Avrupa ülkelerinde yaşanabilecek durgunluk ve resesyonun Türkiye ihracatını etkileyebileceğine işaret eden Unakıtan, yeni pazarlara destek vereceklerini vurguladı. Unakıtan, “Türk müteşebbislerimizin önemli atak yapmalarını bekliyoruz” dedi.

Dünyadaki krizin başından beri ne Başbakan Recep Tayyip Erdoğan'ın, ne de kendisinin “bize bir şey olmaz” diye bir beyanda bulunmadıklarını anlatan Unakıtan, krizi asgari şekilde atlatmanın gayreti içinde olduklarını belirtti.
Unakıtan, gecelik faizlerin fırlamamasının, dövizde aşırı artışlar olmamasının alınan tedbirlerden kaynaklandığını söyledi.

Maliye Bakanı Unakıtan, yaklaşan yerel seçimlerin ekonomiye etkileri konusunda da, iktidara geldiklerinden bu yana popülizme sapmadıklarını belirterek, bu seçimler sırasında da mali disiplinden taviz vermeyeceklerini ifade etti. Unakıtan, “Neticede genelde ekonomi sağlamsa, güçlüyse, iyi yerlere gidiyorsa, o zaman sen seçimi kazanırsın, daha büyük olursun” diye konuştu.

IMF İLE İLİŞKİLER

Kemal Unakıtan, IMF ile ilişkiler konusunda, IMF'nin kriter getirici, çıpa koyucu, denetleyici gibi görüldüğü zaman, Türkiye'nin birkaç dönemden beri o da kendi çıpasını kendi koyan bir ülke olduğunu kaydetti.
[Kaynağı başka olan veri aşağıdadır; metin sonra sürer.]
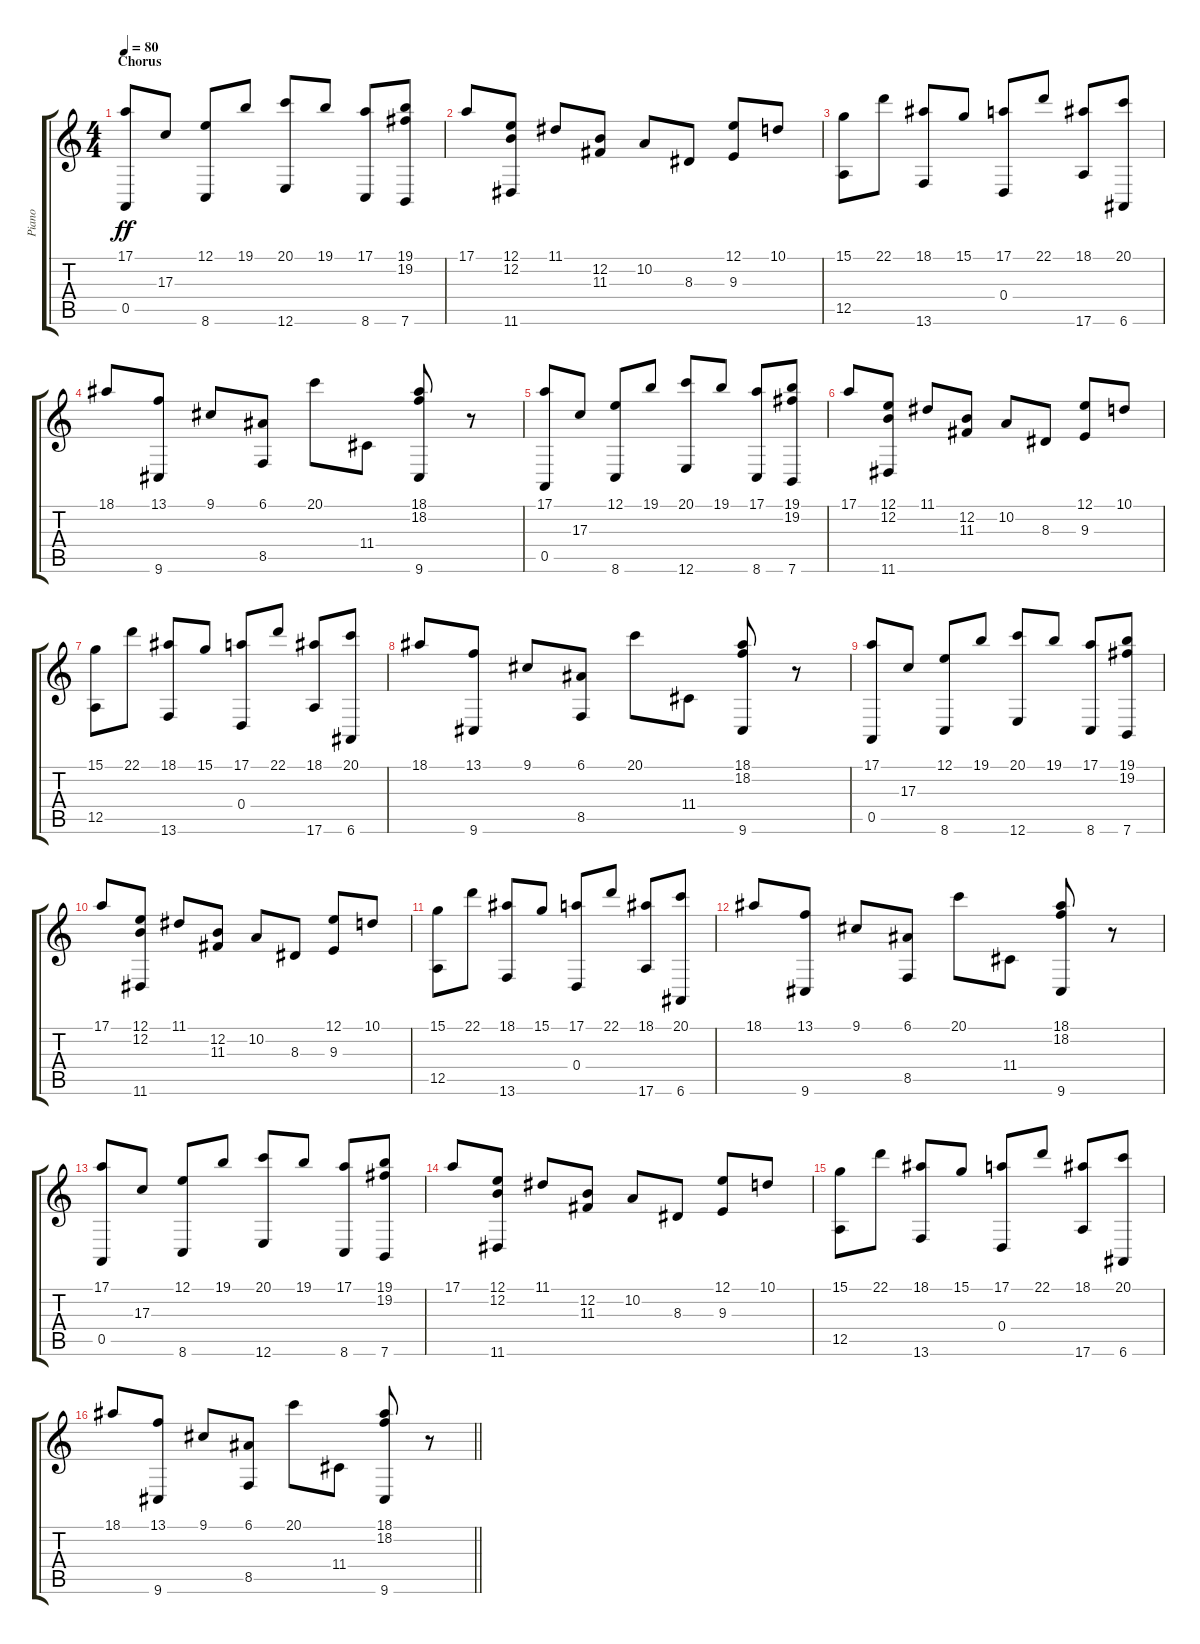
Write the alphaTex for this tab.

\track ("Piano" "Piano") {instrument brightacousticpiano}
\staff {score tabs}
\tuning (E4 B3 G3 D3 A2 E2) {hide}
\ts (4 4)
\section ("" "Chorus")
\tempo 80
\clef g2
\ks c
(17.1 0.5).8{dy ff} 17.3.8 (12.1 8.6).8 19.1.8 (20.1 12.6).8 19.1.8 (17.1 8.6).8 (19.1 19.2 7.6).8 |
17.1.8 (12.1 12.2 11.6).8 11.1.8 (12.2 11.3).8 10.2.8 8.3.8 (12.1 9.3).8 10.1.8 |
(15.1 12.5).8 22.1.8 (18.1 13.6).8 15.1.8 (17.1 0.4).8 22.1.8 (18.1 17.6).8 (20.1 6.6).8 |
18.1.8 (13.1 9.6).8 9.1.8 (6.1 8.5).8 20.1.8 11.4.8 (18.1 18.2 9.6).8 r.8 |
(17.1 0.5).8 17.3.8 (12.1 8.6).8 19.1.8 (20.1 12.6).8 19.1.8 (17.1 8.6).8 (19.1 19.2 7.6).8 |
17.1.8 (12.1 12.2 11.6).8 11.1.8 (12.2 11.3).8 10.2.8 8.3.8 (12.1 9.3).8 10.1.8 |
(15.1 12.5).8 22.1.8 (18.1 13.6).8 15.1.8 (17.1 0.4).8 22.1.8 (18.1 17.6).8 (20.1 6.6).8 |
18.1.8 (13.1 9.6).8 9.1.8 (6.1 8.5).8 20.1.8 11.4.8 (18.1 18.2 9.6).8 r.8 |
(17.1 0.5).8 17.3.8 (12.1 8.6).8 19.1.8 (20.1 12.6).8 19.1.8 (17.1 8.6).8 (19.1 19.2 7.6).8 |
17.1.8 (12.1 12.2 11.6).8 11.1.8 (12.2 11.3).8 10.2.8 8.3.8 (12.1 9.3).8 10.1.8 |
(15.1 12.5).8 22.1.8 (18.1 13.6).8 15.1.8 (17.1 0.4).8 22.1.8 (18.1 17.6).8 (20.1 6.6).8 |
18.1.8 (13.1 9.6).8 9.1.8 (6.1 8.5).8 20.1.8 11.4.8 (18.1 18.2 9.6).8 r.8 |
(17.1 0.5).8 17.3.8 (12.1 8.6).8 19.1.8 (20.1 12.6).8 19.1.8 (17.1 8.6).8 (19.1 19.2 7.6).8 |
17.1.8 (12.1 12.2 11.6).8 11.1.8 (12.2 11.3).8 10.2.8 8.3.8 (12.1 9.3).8 10.1.8 |
(15.1 12.5).8 22.1.8 (18.1 13.6).8 15.1.8 (17.1 0.4).8 22.1.8 (18.1 17.6).8 (20.1 6.6).8 |
\barLineRight lightlight
18.1.8 (13.1 9.6).8 9.1.8 (6.1 8.5).8 20.1.8 11.4.8 (18.1 18.2 9.6).8 r.8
Orta vadeli bir plan çalışması yaptıklarını hatırlatan Unakıtan, şunları söyledi:
“Orta vadeli plan Türkiye'de son zamanlarda yapılmış en önemli çalışmalardan bir tanesi. Eskiden yıllık bütçeyi yapıyorduk. Şimdi artık 3 yıllık bütçelere dönüştü. 5018 sayılı bir kanun var bizde... O kanunda çok büyük değişiklikler var. Avrupa Uyum Yasası, Türk mali sisteminin yeniden yapılandırılması diyebilirsiniz ama o kanun gereğince orta vadeli planı Devlet Planlama Teşkilatı ortaya çıkardı. Maliye de, Orta Vadeli Mali Çerçeve Planı çıkardı ve bunu hükümet kararı olarak yayınladı. Şimdi biz maliye olarak orta vadeli mali çerçeveyi anayasa gibi görürüz. Eğer Türkiye buna uyarsa, ileride bir başka çıpa olsun mu olmasın, şuna buna gerek kalmayacak”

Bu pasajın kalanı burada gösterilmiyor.